— Хорошо, хорошо!.. Клянусь всеми богами Олимпа! Теперь ты, грубиян и дикарь, животное, лишенное разума, обрушиваешься на меня со всей злобой… а я, глупая, недостойная женщина, люблю тебя, вместо того чтобы презирать и не обращать на тебя никакого внимания… Поделом мне!

— Но почему же, если ты любишь меня, тебе непременно надо внушать мне ненависть к Спартаку, благороднейшему человеку, человеку великой души и светлого ума? Я не обладаю ни одной из украшающих его добродетелей.

— Ах, глупый человек, ведь и я тоже была введена в заблуждение его мнимыми высокими качествами и добродетелью, я тоже считала, что он не человек, а полубог, хотя я умом и образованностью выше тебя. Долгое время я верила, что в душе его живут самые высокие чувства, но, к великому своему сожалению убедилась в том, что Спартак — лжец, каждый его поступок, каждое его слово — притворство, лицемерие и в сердце его горит одно-единственное чувство — честолюбие; я узнала, я поняла, я убедилась в этом, а ты глупец, глупее барана…

— Эвтибида! — весь дрожа, произнес Эномай, и голос его был похож на глухое рычание льва.
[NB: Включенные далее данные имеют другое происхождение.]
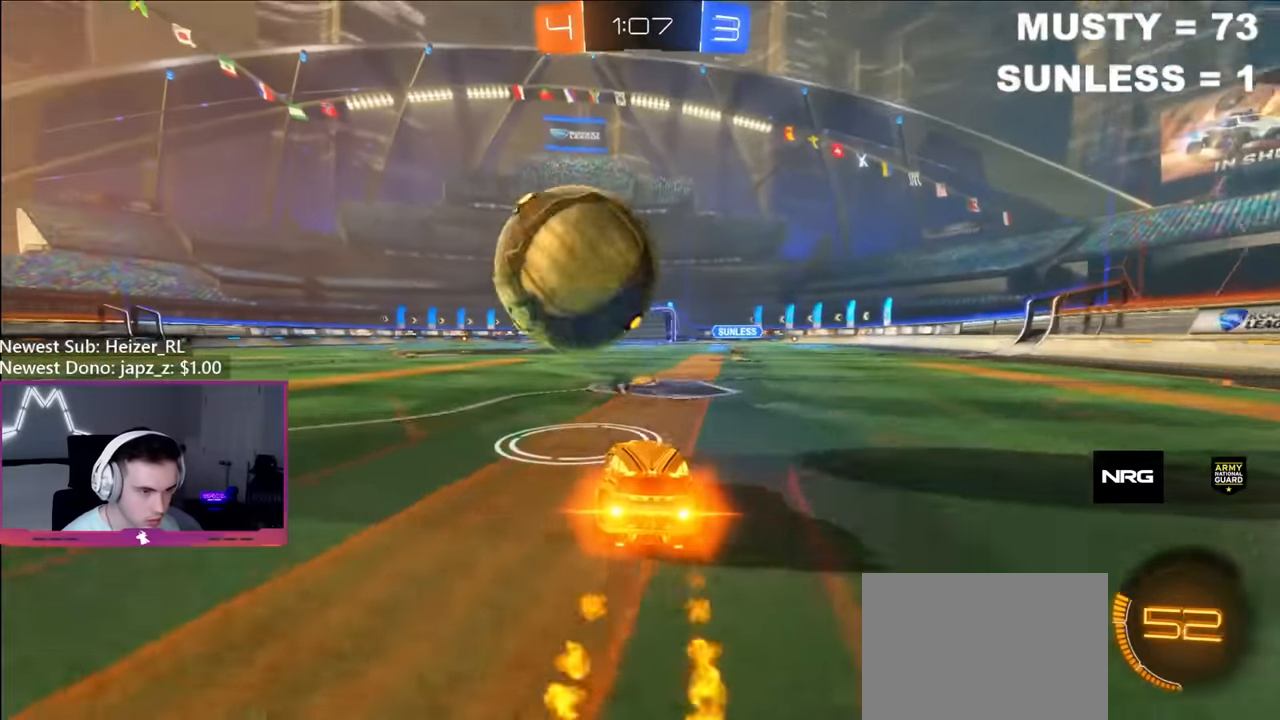
{"buttons": ["R2"], "left_stick": "right", "right_stick": "center", "events": [[183, "B", "up"], [233, "B", "down"], [300, "left_stick", "left"], [367, "left_stick", "center"], [383, "B", "up"], [467, "left_stick", "right"]]}
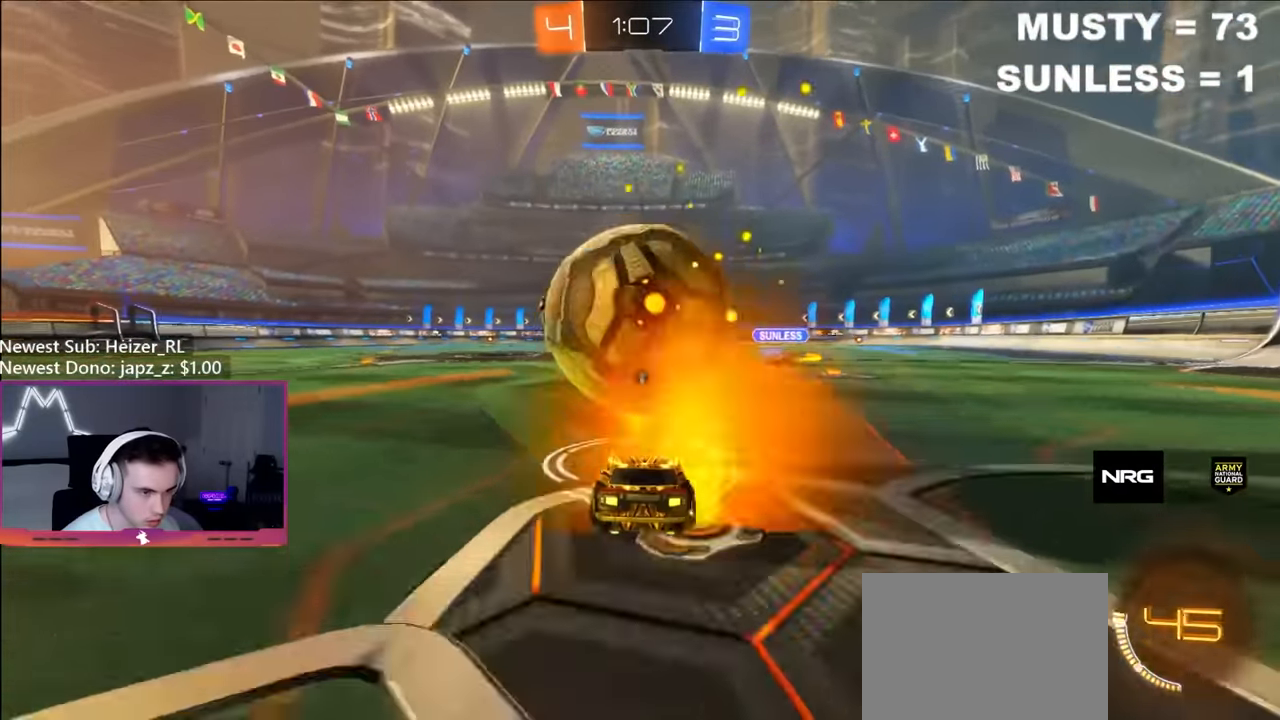
{"buttons": ["L2", "R2"], "left_stick": "left", "right_stick": "center", "events": [[33, "left_stick", "center"], [83, "left_stick", "left"], [150, "left_stick", "center"], [350, "left_stick", "left"], [450, "L2", "down"]]}
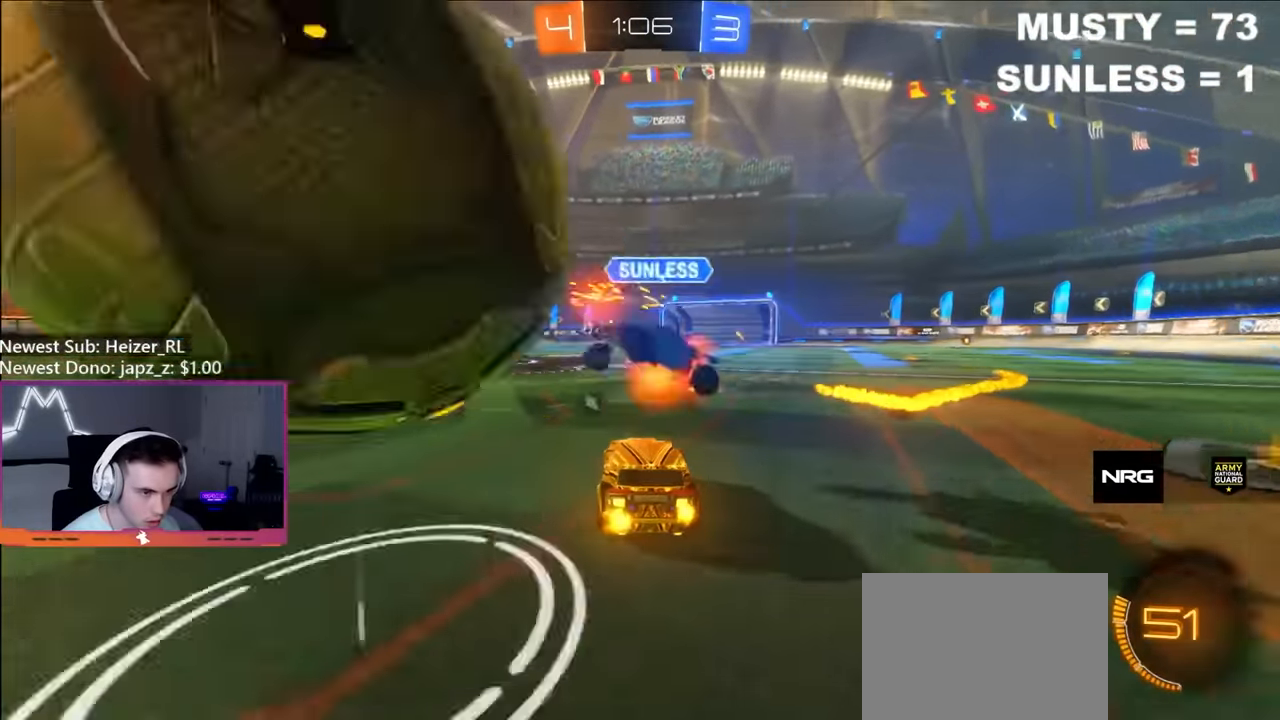
{"buttons": ["B", "R2"], "left_stick": "left", "right_stick": "center", "events": [[50, "Y", "down"], [67, "L2", "up"], [183, "Y", "up"], [217, "L1", "down"], [317, "B", "down"], [317, "L1", "up"]]}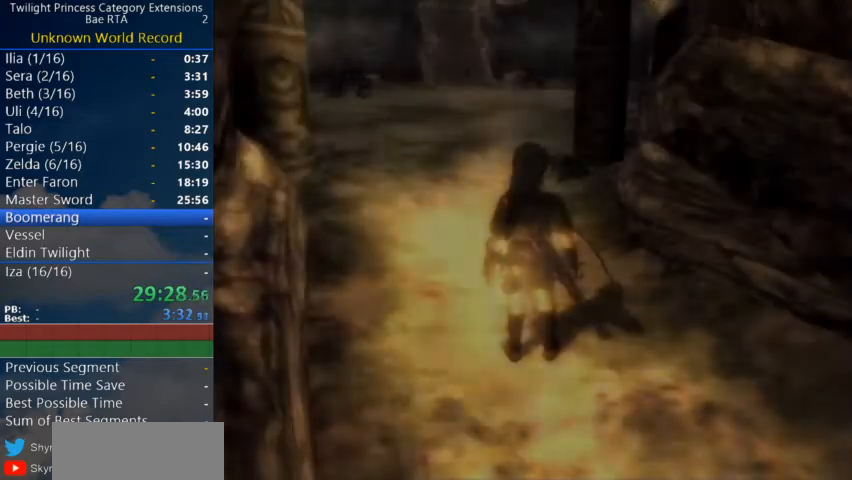
Gameplay with a controller (Nintendo layout); each line is a JSON object with the inputs held at the frame after it. "events" lists button and stick changes between this image and that frame as [ms after this image, input, new state], when the widget could be followed in between. Not read: L3 R3 START.
{"buttons": ["A"], "left_stick": "up", "right_stick": "center", "events": [[300, "A", "down"], [400, "A", "up"], [467, "A", "down"]]}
— Глупее барана, — храбро продолжала Эвтибида, и глаза ее засверкали от гнева. — Ты ничего не увидел и не видишь. Ведь только что, среди неумеренных возлияний, ты простирался перед ним ниц, как самый жалкий раб, и пел ему гимны.

— Эвтибида! — еле сдерживаясь, повторил германец.

— Не боюсь я твоих угроз, — презрительно ответила гречанка. — Зачем я поверила твоим словам любви, теперь я могла бы ненавидеть тебя так же сильно, как я презираю тебя.

— Эвтибида! — громовым голосом воскликнул Эномай; он в ярости вскочил и, угрожающе подняв кулаки, подошел к девушке.

— Посмей только! — надменно произнесла Эвтибида и вызывающе топнула ногой, гордо глядя на гладиатора. — А ну-ка, смелей, ударь, бей, задуши бедную девушку своими звериными лапами… Это принесет тебе больше чести, чем убивать своих соотечественников в цирке… Ну, смелее! Смелей!..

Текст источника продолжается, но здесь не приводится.